AIM OF THE EXERCISE: Reproduce the records word for word, apart from the images they contain.

EXTRACTED DATA:
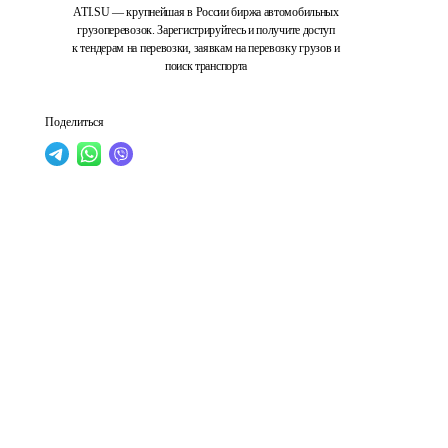
ATI.SU — крупнейшая в России биржа автомобильных
грузоперевозок. Зарегистрируйтесь и получите доступ
к тендерам на перевозки, заявкам на перевозку грузов и
поиск транспорта
Поделиться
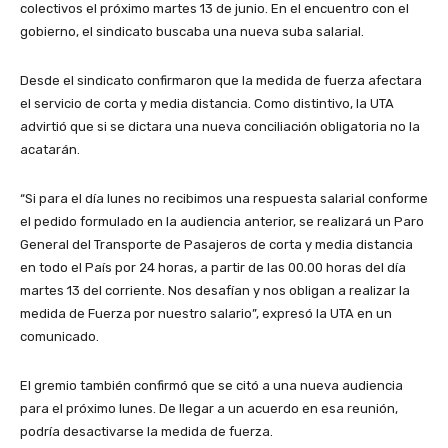
colectivos el próximo martes 13 de junio. En el encuentro con el
gobierno, el sindicato buscaba una nueva suba salarial.
Desde el sindicato confirmaron que la medida de fuerza afectara
el servicio de corta y media distancia. Como distintivo, la UTA
advirtió que si se dictara una nueva conciliación obligatoria no la
acatarán.
“Si para el día lunes no recibimos una respuesta salarial conforme
el pedido formulado en la audiencia anterior, se realizará un Paro
General del Transporte de Pasajeros de corta y media distancia
en todo el País por 24 horas, a partir de las 00.00 horas del día
martes 13 del corriente. Nos desafían y nos obligan a realizar la
medida de Fuerza por nuestro salario”, expresó la UTA en un
comunicado.
El gremio también confirmó que se citó a una nueva audiencia
para el próximo lunes. De llegar a un acuerdo en esa reunión,
podría desactivarse la medida de fuerza.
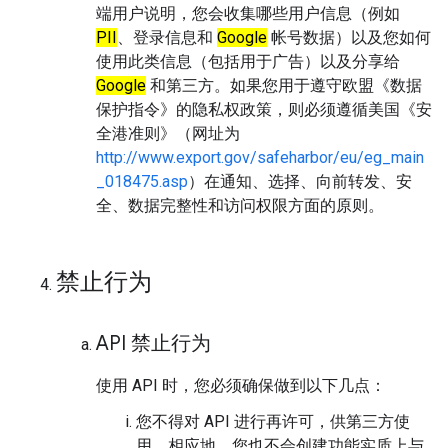
端用户说明，您会收集哪些用户信息（例如
PII
、登录信息和
Google
帐号数据）以及您如何
使用此类信息（包括用于广告）以及分享给
Google
和第三方。如果您用于遵守欧盟《数据
保护指令》的隐私权政策，则必须遵循美国《安
全港准则》（网址为
http://www.export.gov/safeharbor/eu/eg_main
_018475.asp
）在通知、选择、向前转发、安
全、数据完整性和访问权限方面的原则。
禁止行为
API 禁止行为
使用 API 时，您必须确保做到以下几点：
您不得对 API 进行再许可，供第三方使
用。相应地，您也不会创建功能实质上与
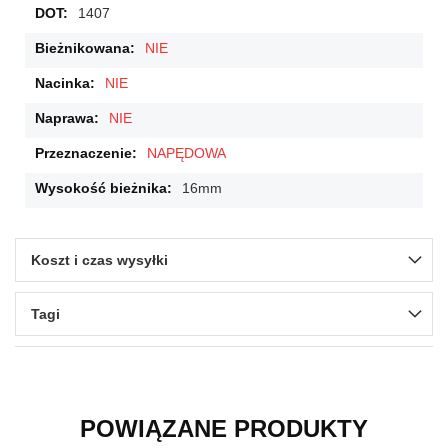
1407
NIE
NIE
NIE
NAPĘDOWA
16mm
Koszt i czas wysyłki
Tagi
POWIĄZANE PRODUKTY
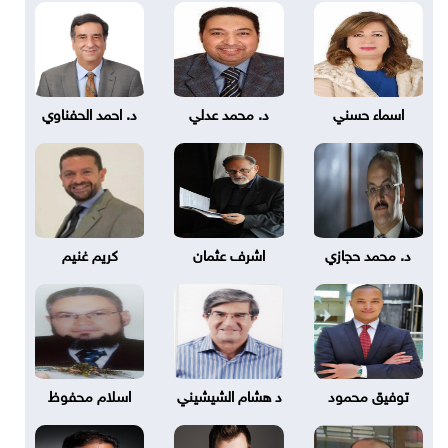
اسماء حسني
د. محمد عدلي
د. احمد الحفناوي
د. محمد حجازي
اشرف عثمان
كريم غنيم
توفيق محمود
د هشام الشيشيني
اسلام محفوظ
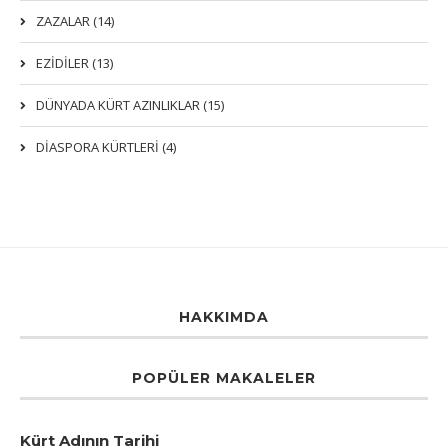
ZAZALAR (14)
EZIDILER (13)
DÜNYADA KÜRT AZINLIKLAR (15)
DİASPORA KÜRTLERİ (4)
HAKKIMDA
POPÜLER MAKALELER
Kürt Adının Tarihi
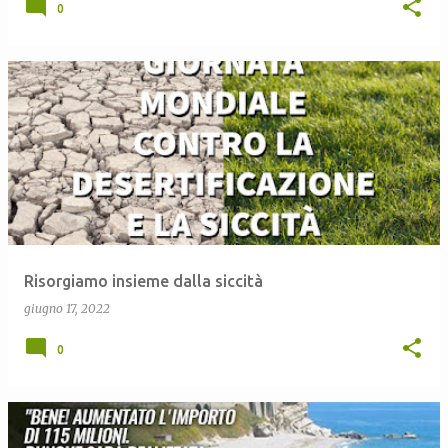
0
Risorgiamo insieme dalla siccità
giugno 17, 2022
0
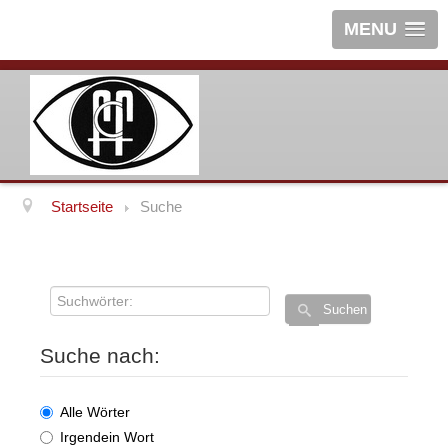
MENU
Startseite
Suche
Suchwörter:
Suchen
Suche nach:
Alle Wörter
Irgendein Wort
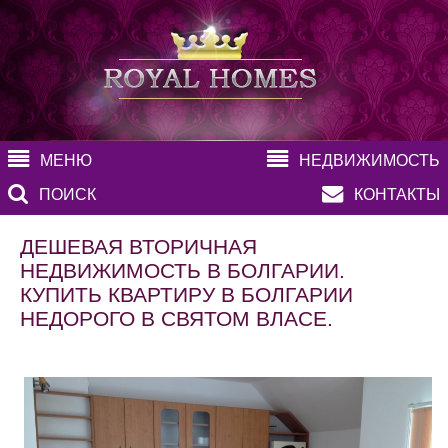
МЕНЮ
НЕДВИЖИМОСТЬ
ПОИСК
КОНТАКТЫ
ДЕШЕВАЯ ВТОРИЧНАЯ
НЕДВИЖИМОСТЬ В БОЛГАРИИ.
КУПИТЬ КВАРТИРУ В БОЛГАРИИ
НЕДОРОГО В СВЯТОМ ВЛАСЕ.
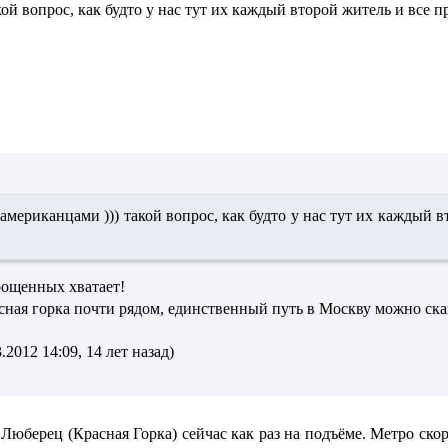
ой вопрос, как будто у нас тут их каждый второй житель и все пр
американцами ))) такой вопрос, как будто у нас тут их каждый в
орощенных хватает!
сная горка почти рядом, единственный путь в Москву можно ска
.2012 14:09, 14 лет назад)
р Люберец (Красная Горка) сейчас как раз на подъёме. Метро ско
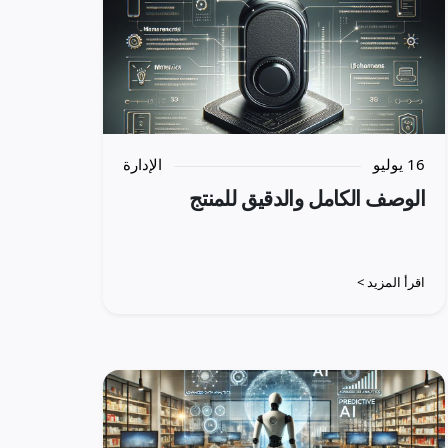
16 يوليو
الإدارة
الوصف الكامل والدقيق للمنتج
اقرأ المزيد >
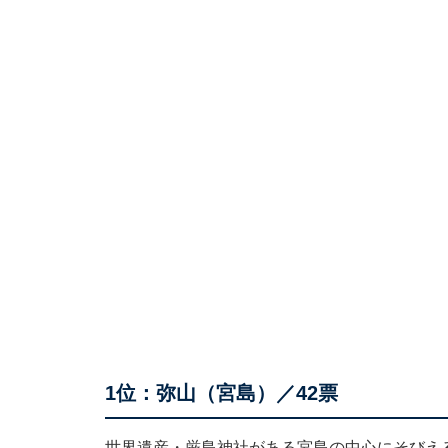
1位：弥山（宮島）／42票
世界遺産・厳島神社がある宮島の中心にそびえ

EXERCISE ANSWER:
ATI.SU — крупнейшая в России биржа автомобильных
грузоперевозок. Зарегистрируйтесь и получите доступ
к тендерам на перевозки, заявкам на перевозку грузов и
поиск транспорта
Поделиться
colectivos el próximo martes 13 de junio. En el encuentro con el
gobierno, el sindicato buscaba una nueva suba salarial.
Desde el sindicato confirmaron que la medida de fuerza afectara
el servicio de corta y media distancia. Como distintivo, la UTA
advirtió que si se dictara una nueva conciliación obligatoria no la
acatarán.
“Si para el día lunes no recibimos una respuesta salarial conforme
el pedido formulado en la audiencia anterior, se realizará un Paro
General del Transporte de Pasajeros de corta y media distancia
en todo el País por 24 horas, a partir de las 00.00 horas del día
martes 13 del corriente. Nos desafían y nos obligan a realizar la
medida de Fuerza por nuestro salario”, expresó la UTA en un
comunicado.
El gremio también confirmó que se citó a una nueva audiencia
para el próximo lunes. De llegar a un acuerdo en esa reunión,
podría desactivarse la medida de fuerza.
端用户说明，您会收集哪些用户信息（例如
PII
、登录信息和
Google
帐号数据）以及您如何
使用此类信息（包括用于广告）以及分享给
Google
和第三方。如果您用于遵守欧盟《数据
保护指令》的隐私权政策，则必须遵循美国《安
全港准则》（网址为
http://www.export.gov/safeharbor/eu/eg_main
_018475.asp
）在通知、选择、向前转发、安
全、数据完整性和访问权限方面的原则。
禁止行为
API 禁止行为
使用 API 时，您必须确保做到以下几点：
您不得对 API 进行再许可，供第三方使
用。相应地，您也不会创建功能实质上与
1407
NIE
NIE
NIE
NAPĘDOWA
16mm
Koszt i czas wysyłki
Tagi
POWIĄZANE PRODUKTY
اسماء حسني
د. محمد عدلي
د. احمد الحفناوي
د. محمد حجازي
اشرف عثمان
كريم غنيم
توفيق محمود
د هشام الشيشيني
اسلام محفوظ
ZAZALAR (14)
EZIDILER (13)
DÜNYADA KÜRT AZINLIKLAR (15)
DİASPORA KÜRTLERİ (4)
HAKKIMDA
POPÜLER MAKALELER
Kürt Adının Tarihi
0
Risorgiamo insieme dalla siccità
giugno 17, 2022
0
MENU
Startseite
Suche
Suchwörter:
Suchen
Suche nach:
Alle Wörter
Irgendein Wort
МЕНЮ
НЕДВИЖИМОСТЬ
ПОИСК
КОНТАКТЫ
ДЕШЕВАЯ ВТОРИЧНАЯ
НЕДВИЖИМОСТЬ В БОЛГАРИИ.
КУПИТЬ КВАРТИРУ В БОЛГАРИИ
НЕДОРОГО В СВЯТОМ ВЛАСЕ.
ой вопрос, как будто у нас тут их каждый второй житель и все пр
американцами ))) такой вопрос, как будто у нас тут их каждый в
орощенных хватает!
сная горка почти рядом, единственный путь в Москву можно ска
.2012 14:09, 14 лет назад)
р Люберец (Красная Горка) сейчас как раз на подъёме. Метро ско
16 يوليو
الإدارة
الوصف الكامل والدقيق للمنتج
اقرأ المزيد >
1位：弥山（宮島）／42票
世界遺産・厳島神社がある宮島の中心にそびえ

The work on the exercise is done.